Bluescreen runs on Windows NT 4.0, 2000, XP, Server 2003, 9x, Vista and 7. Note: The animated progress meter on the startup screen didnt work in Vista or 7.

Download SysInternals Bluescreen


2. Bluescreen Screensaver

This screensaver has its own installer so you don’t have to manually copy any files to the System32 directory. Although it’s supposed to emulate the correct BSOD depending on if you are running Windows 95, 98, ME, NT, 2000 or XP, I only got the old NT blue screen when I tried in XP which won’t fool anybody with a bit of experience. The same applies to Vista and 7, only the NT type BSOD.

bluescreen screensaver

This one is probably best to use on unsuspecting novices who have heard of a blue screen but perhaps have never seen one up close!

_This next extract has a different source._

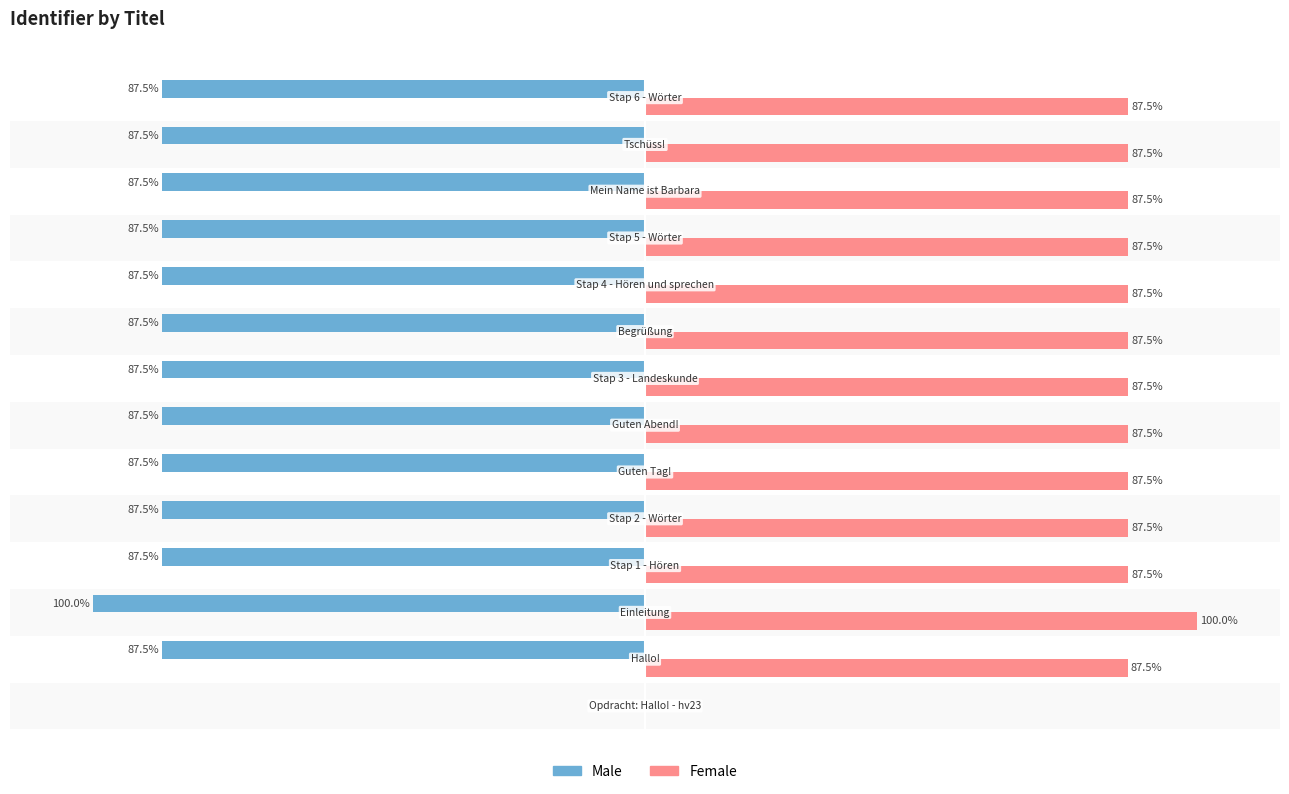

What are all the series names shown in the legend?

Male, Female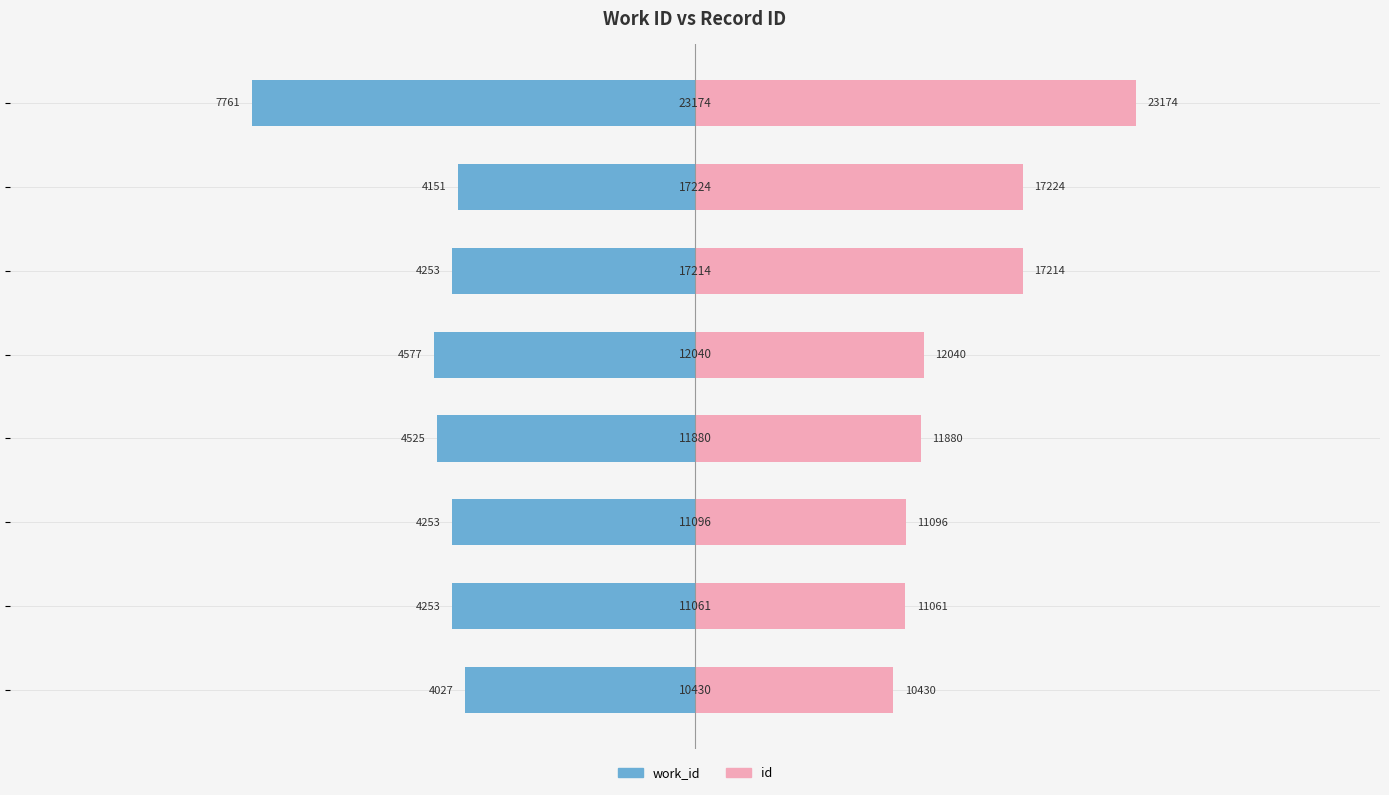

Which has a higher value, 2 or 3?

2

Works on everything from Windows 95 up to Windows 7

Download Bluescreen Screensaver


3. “The other” BSOD screensaver

This screensaver is a bit more humorous as it’s more of an animation. Because of that, Adobe Flash player is required. What it does is emulate a blue screen, then do a reboot including showing the POST screen. After that it pretends to format your hard drive, then install and boot into Linux! Watch out for who it logs into Linux as…

the other bsod

Like Bluescreen Screensaver above, it won’t fool experienced users as the BSOD is from an old NT system, but could still be entertaining to let loose on less experienced users!

For the BluesSreen to show in the Screensaver/Power management window and enable the timer for the screensaver, the .scr file needs to be copied to the Windows\System32 folder.